Chess is a cerebral game and following the moves requires knowing a great deal about all of the potential moves that follow. It’s nerve wracking to play but engaging to watch. Among the many moves that the auction houses must think through are the likely motivations of other collectors in the Macklowe’s league.
Whether the sales are in May or June may matter little to consignors who now seem to have little interest in selling art to raise cash. On Christie’s conference call, CEO Guillaume Cerutti, auctioneer Jussi Pylkkanen, US Jen Zatorski, America’s Chairman Marc Porter, Europe’s Dirk Boll and Hong Kong’s Francis Belin all testified to the mood of complacency. “We cannot describe a trend where we have had many of our collectors come to us seeking distressed sales,” Cerutti said in an elegantly deflected phrase. Art may have become an asset in the last decade but it doesn’t seem to be one the rich are eager to trade unless they absolutely have to.

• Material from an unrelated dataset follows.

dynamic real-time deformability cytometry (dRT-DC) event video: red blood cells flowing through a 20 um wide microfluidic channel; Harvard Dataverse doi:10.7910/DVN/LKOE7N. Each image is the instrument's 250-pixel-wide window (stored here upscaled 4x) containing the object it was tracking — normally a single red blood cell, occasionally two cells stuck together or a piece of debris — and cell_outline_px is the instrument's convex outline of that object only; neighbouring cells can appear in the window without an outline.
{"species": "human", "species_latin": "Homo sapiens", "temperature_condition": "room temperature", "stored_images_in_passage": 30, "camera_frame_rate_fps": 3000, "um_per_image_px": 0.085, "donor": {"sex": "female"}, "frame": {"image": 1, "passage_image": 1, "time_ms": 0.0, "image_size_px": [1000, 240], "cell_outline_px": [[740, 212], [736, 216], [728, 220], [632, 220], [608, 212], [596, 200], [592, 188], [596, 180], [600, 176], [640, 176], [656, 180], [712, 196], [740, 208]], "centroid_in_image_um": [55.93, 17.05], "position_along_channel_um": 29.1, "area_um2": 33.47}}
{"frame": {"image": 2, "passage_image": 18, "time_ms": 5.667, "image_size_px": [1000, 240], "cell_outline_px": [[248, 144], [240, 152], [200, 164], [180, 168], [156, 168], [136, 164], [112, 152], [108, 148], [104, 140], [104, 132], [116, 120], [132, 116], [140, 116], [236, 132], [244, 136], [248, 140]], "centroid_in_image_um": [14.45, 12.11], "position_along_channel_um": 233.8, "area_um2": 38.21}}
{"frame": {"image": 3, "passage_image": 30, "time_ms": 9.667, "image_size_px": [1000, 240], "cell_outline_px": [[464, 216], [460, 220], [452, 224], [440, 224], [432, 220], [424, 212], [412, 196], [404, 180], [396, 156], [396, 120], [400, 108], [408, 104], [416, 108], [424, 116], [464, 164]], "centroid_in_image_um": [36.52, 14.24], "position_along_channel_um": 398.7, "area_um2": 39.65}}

Much is made in the press about the stock market in relation to the art market. But more than 15 years of low interest rates has given rich people a surfeit of liquidity and plenty of real assets. If credit freezes again, these same sellers might rue not consigning in this window of relative calm. Again, Christie’s and Phillips have bought their consignors six weeks to potentially change their minds.
Or they may be betting that the cure for the coming financial crisis is even more liquidity that we already have. In that case, art could still be a hedge against further asset inflation.
What Cerutti did reveal on the call is that while Christie’s consignors were all happy to sell in New York at their own price and according to their own discretion, the private sales queries had started flooding in. Over-leveraged art owners looking to raise cash? No. What’s driving the current interest is the perception that global instability caused by the pandemic might set up what financial types call “special opportunities” and the rest of us refer to as fire sales.
They say the stock market climbs a wall of worry but the art market thrives on the idea that the buyer got a bargain the seller didn’t recognize. People will pay top dollar to feel like they got a good deal. And that seems to be the phase we’re entering in the art market. Cerutti told the gathered journalists that those in-bound queries were all coming from eager buyers with wish lists of long-sought items.
Such is the state of the current art market that we may have to wait until the wish-list buyers disappear before the sellers holding their prizes are willing to consign them for sale.